When you trigger the Emergency Stop, all Docker containers for running agents are terminated as part of the shutdown sequence:

  1. Agent statuses are updated to "stopped" (UI updates immediately)
  2. Agent PTY sessions are killed
  3. Docker containers are stopped and removed via the ShutdownManager
  4. Backend cleanup runs with a 3-second timeout

The ShutdownManager ensures containers are cleaned up even if the normal shutdown path fails.

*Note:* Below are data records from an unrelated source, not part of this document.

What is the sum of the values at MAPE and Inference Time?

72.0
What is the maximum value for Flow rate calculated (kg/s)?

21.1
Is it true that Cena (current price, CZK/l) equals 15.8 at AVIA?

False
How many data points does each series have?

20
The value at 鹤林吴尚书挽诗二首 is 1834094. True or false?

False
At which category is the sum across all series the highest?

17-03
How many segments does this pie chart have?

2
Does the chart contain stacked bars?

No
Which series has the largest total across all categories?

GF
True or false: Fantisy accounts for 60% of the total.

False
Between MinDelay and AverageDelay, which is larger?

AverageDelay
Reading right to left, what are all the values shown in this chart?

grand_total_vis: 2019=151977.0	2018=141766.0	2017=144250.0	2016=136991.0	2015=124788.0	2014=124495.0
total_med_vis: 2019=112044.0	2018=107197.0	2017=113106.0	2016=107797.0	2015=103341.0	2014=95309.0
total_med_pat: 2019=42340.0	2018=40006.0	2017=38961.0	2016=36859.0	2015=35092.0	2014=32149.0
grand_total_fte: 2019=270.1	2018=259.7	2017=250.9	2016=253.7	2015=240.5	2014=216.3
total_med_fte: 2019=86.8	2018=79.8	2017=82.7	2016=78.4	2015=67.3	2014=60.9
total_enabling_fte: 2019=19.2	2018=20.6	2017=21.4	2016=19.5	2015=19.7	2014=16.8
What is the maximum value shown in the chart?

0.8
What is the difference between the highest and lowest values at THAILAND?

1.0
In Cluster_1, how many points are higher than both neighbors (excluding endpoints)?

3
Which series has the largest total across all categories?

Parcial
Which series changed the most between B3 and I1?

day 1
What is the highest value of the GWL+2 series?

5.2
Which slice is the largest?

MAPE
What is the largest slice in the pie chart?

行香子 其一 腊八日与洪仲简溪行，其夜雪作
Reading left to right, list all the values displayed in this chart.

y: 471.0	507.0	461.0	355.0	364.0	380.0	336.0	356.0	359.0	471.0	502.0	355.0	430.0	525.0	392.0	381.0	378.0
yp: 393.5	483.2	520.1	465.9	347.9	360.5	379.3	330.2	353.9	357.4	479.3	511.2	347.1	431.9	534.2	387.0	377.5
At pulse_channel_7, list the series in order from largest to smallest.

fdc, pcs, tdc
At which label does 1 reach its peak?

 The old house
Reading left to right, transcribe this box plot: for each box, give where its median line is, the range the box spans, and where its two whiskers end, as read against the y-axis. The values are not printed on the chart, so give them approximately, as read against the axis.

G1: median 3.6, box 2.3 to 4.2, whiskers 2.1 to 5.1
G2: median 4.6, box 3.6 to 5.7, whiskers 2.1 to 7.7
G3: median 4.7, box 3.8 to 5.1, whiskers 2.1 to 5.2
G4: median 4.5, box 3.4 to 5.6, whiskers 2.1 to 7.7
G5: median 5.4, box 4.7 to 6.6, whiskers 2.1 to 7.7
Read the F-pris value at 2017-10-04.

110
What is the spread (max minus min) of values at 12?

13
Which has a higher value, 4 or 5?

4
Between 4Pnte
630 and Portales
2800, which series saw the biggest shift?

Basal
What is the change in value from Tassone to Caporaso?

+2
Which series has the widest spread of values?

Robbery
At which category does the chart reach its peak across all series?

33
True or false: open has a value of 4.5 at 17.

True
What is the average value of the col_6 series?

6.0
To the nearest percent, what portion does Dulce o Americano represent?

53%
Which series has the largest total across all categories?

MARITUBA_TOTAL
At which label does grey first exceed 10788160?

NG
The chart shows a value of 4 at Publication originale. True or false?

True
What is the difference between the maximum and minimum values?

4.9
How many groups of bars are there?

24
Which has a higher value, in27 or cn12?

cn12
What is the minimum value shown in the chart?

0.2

No orphaned containers are left running after an E-STOP.

When to use sandboxing

Sandboxing adds a layer of isolation but comes with trade-offs:

BenefitTrade-off
Limits filesystem access to mounted volumesSlightly higher startup time (container creation)
Caps CPU and memory usageSome host tools may not be available in the container
Prevents accidental system-level changesRequires Docker Desktop to be running
Full network isolation for marketplace pluginsCannot sandbox agents that need host-level access (e.g., system administration tasks)

Use sandboxing when agents are working on untrusted code, running unfamiliar plugins, or operating with elevated permissions. For trusted agents doing routine development work on your own codebase, running without sandboxing is perfectly reasonable.

Troubleshooting

Common issues and their solutions:

ProblemCauseFix
Sandbox toggle not visibleDocker Desktop is not running or not installedStart Docker Desktop, then restart Ironspire
Container fails to startInsufficient system resourcesClose other containers or increase Docker resource limits in Docker Desktop settings
Agent cannot access project filesVolume mount path issueCheck that the profile's project directory exists and is accessible
Slow container startupBase image not yet pulledThe first launch takes longer as Docker downloads the image; subsequent launches are fast

Resource monitoring

Keep an eye on your system's total resource usage when running multiple sandboxed agents. Each agent container reserves its allocated memory (4 GB) and CPU cores (2). Three sandboxed agents consume 12 GB of RAM and 6 CPU cores from your Docker resource pool.

Monitor container resource usage from two places: the health badge tooltip on each agent card (per-agent view) or Docker Desktop's dashboard (system-wide view). If you notice performance degradation, consider reducing the number of simultaneous sandboxed agents or increasing Docker Desktop's resource allocation.